• DIRECTIONS FOR THIS TASK:
Continue the text about tracing dependencies between web sites and app services, starting right after its last sentence.

• SOURCE PASSAGE:
□ □ □ □
This is a really wide topic and discussion can last for ages, I will suggest you a couple of links for further reading:
Some SOA Case Studies
Top 10 Reasons why SOA fails
At my day job we have load balanced web servers which talk to load balanced app servers via web services (and lately WCF). At any given time, we have 4-6 different teams that have the ability to add new web sites or services or consume existing services. We probably have about 20-30 different web applications and corresponding services.
Unfortunately, given that we have no centralized control over this due to competing priorities, org structures, project timelines, financial buckets, etc., it is quite a mess. We have a variety of services that are reused, but a bunch that are specific to a front-end.
Ideally we would have better control over this situation, and we are trying to get control over it, but that is taking a while. One thing we would like to do is find out more about what all of the inter-relationships between web sites and the app servers.
I have used Reflector to find dependencies among assemblies, but would like to be able to see the traffic patterns between services.
□ □ □ □
• RECORDED DATA:

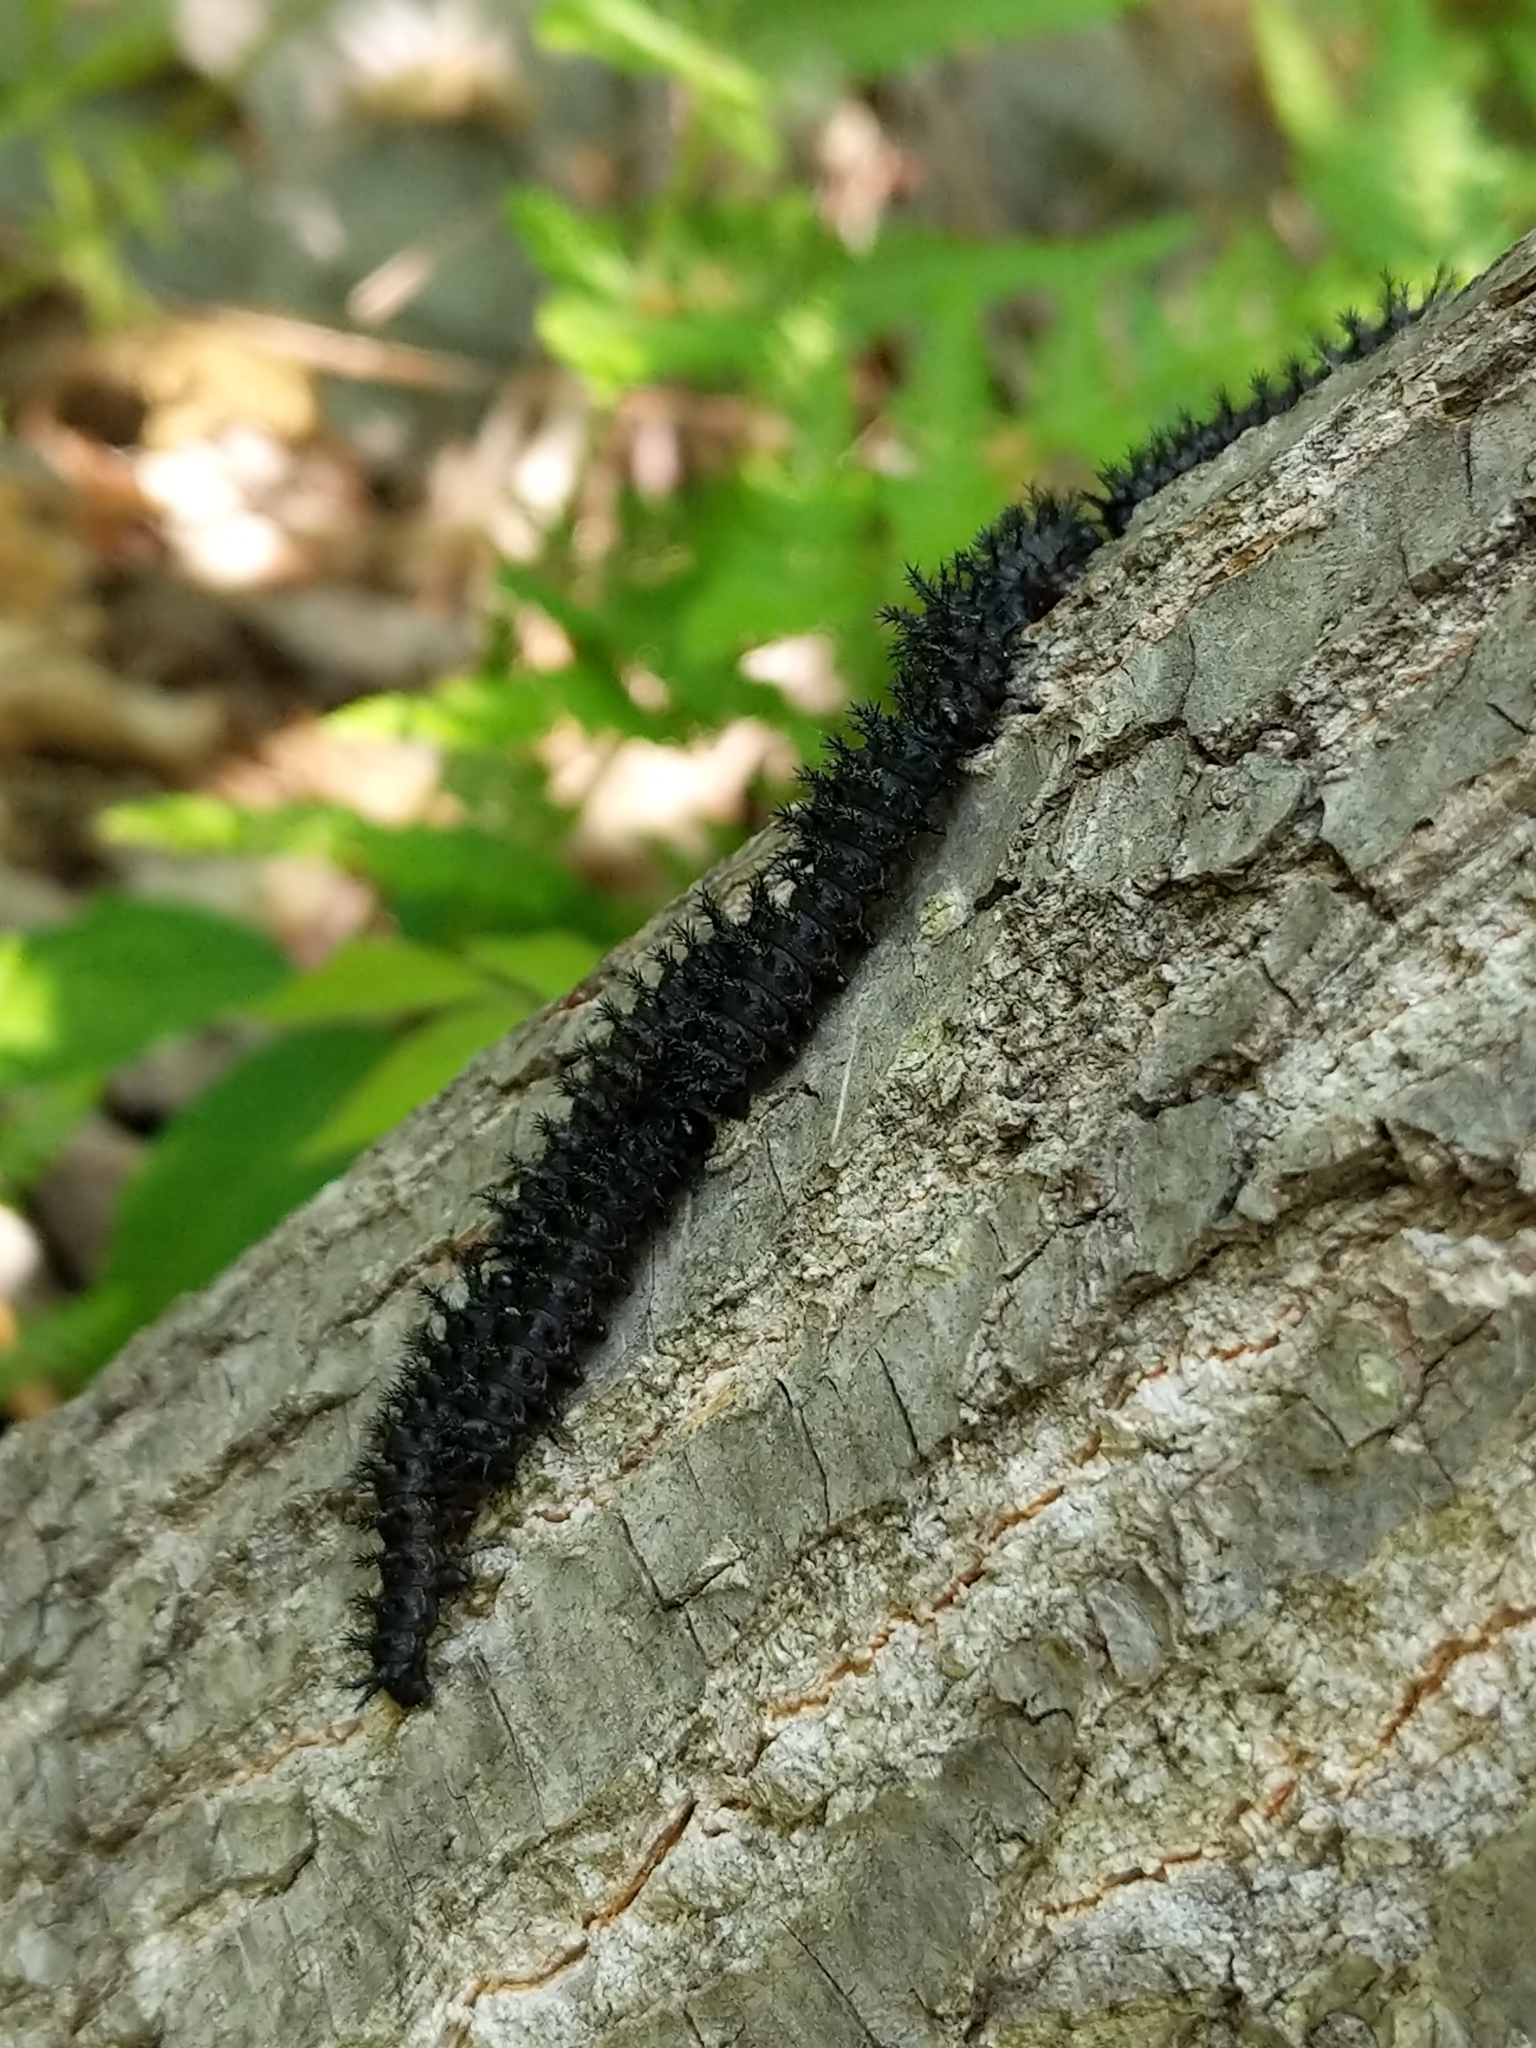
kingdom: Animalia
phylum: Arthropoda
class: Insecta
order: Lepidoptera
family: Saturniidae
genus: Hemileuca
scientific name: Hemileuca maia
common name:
□ □ □ □
• OUTPUT BELOW:
What are the options for trying to map out web service relationships? For the most part, we are mainly talking about internal services (web to app, app to app, batch to app, etc.). Off the top of my head, I can think of two ways to approach it:
Analyze assemblies for any web references. The drawback here is that not everything is a web reference and I'm not sure how WCF connections are listed. However, this would at least be a start for finding 80% of the connections. Does anyone know of any tools that can do that analysis? Like I said, I've used Reflector for assembly references but can't find anything for web references.
Possibly tap into IIS and passively monitor the traffic coming in and out and somehow figure out what is being called and where from. We are looking at enterprise tools that could help but it would be a while before they are implemented (and cost a lot). But is there anything out there that could help out quickly and cheaply? One tool in particular (AmberPoint) can tap into IIS on the servers and monitor inbound and outbound traffic, adds a little special sauce and begin to build a map of the traffic. Very nice, but costs a bundle.
I know, I know, how the heck did you get into this mess in the first place? Beats me, just trying to help us get control of it and get out of it.
Thanks,
Matt
The easiest way is to look through the logs, but if that doesn't include the referrer than you may also want to monitor what is going out from your web to the app server. You can use tools like Wireshark or Microsoft Network Monitor to see this traffic.
The other "solution" and I use this loosely is to bind a specific web server to app server and then run through a bundle and see what it is hitting on the app server. You could probably do this in a test environment to lesson the effects on the users of the site.
You need a service registry (UDDI??)... If you had a means to catalog these services and their consumers, it would make this job of dependency discovery a lot easier. That is not an easy solution, though. It takes time and documentation to get a catalog in place.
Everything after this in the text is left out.